### Work request
Repeat verbatim, and only, the lines of the data below, beginning at the line that contains "93 265 22.69" and stopping after the line that contains "367 391 7.86".

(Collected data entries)
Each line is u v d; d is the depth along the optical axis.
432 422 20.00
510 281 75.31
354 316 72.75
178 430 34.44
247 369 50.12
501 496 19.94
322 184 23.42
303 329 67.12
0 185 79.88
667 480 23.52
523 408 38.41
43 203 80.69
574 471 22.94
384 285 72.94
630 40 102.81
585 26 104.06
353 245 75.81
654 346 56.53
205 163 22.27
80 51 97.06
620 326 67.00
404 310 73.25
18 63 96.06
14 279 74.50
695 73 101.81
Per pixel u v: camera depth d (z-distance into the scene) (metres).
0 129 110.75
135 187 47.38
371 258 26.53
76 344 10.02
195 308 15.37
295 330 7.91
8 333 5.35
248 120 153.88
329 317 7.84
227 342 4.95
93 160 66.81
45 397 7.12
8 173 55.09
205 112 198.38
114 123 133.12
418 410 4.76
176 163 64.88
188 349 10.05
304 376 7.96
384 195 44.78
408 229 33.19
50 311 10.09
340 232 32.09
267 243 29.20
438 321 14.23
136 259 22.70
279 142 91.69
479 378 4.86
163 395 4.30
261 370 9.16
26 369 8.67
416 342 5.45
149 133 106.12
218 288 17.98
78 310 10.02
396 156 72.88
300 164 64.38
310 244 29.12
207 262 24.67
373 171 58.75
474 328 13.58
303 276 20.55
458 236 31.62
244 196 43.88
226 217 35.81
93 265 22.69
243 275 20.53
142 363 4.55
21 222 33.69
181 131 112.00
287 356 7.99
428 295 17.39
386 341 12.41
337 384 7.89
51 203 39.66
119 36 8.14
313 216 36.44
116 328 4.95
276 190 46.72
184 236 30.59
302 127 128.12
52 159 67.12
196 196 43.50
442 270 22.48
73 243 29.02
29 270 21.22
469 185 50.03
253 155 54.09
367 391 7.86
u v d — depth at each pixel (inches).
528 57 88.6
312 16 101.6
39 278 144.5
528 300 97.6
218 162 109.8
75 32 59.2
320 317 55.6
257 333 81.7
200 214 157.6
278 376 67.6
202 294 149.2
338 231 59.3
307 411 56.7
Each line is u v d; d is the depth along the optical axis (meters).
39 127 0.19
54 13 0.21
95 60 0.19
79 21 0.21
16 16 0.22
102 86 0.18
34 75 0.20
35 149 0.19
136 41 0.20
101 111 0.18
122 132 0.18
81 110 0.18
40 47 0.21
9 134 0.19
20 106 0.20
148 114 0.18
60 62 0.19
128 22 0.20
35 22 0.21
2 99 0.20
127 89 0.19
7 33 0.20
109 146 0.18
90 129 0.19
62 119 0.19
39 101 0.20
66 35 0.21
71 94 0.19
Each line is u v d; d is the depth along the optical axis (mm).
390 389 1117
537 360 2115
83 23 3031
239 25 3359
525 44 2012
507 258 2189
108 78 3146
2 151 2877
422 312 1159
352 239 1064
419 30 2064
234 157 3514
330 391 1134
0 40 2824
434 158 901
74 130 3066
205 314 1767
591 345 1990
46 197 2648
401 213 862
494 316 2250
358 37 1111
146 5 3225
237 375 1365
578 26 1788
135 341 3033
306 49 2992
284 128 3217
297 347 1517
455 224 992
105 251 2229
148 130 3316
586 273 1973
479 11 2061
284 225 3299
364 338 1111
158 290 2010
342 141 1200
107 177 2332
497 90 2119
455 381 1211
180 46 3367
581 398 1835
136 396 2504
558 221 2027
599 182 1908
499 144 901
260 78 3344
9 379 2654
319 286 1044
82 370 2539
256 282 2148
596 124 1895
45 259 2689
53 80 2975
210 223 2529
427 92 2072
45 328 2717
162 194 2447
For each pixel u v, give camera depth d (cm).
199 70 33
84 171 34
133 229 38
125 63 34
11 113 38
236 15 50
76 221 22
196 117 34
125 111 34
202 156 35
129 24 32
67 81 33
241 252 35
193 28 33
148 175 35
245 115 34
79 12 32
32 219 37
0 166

### Response to the task
93 265 22.69
243 275 20.53
142 363 4.55
21 222 33.69
181 131 112.00
287 356 7.99
428 295 17.39
386 341 12.41
337 384 7.89
51 203 39.66
119 36 8.14
313 216 36.44
116 328 4.95
276 190 46.72
184 236 30.59
302 127 128.12
52 159 67.12
196 196 43.50
442 270 22.48
73 243 29.02
29 270 21.22
469 185 50.03
253 155 54.09
367 391 7.86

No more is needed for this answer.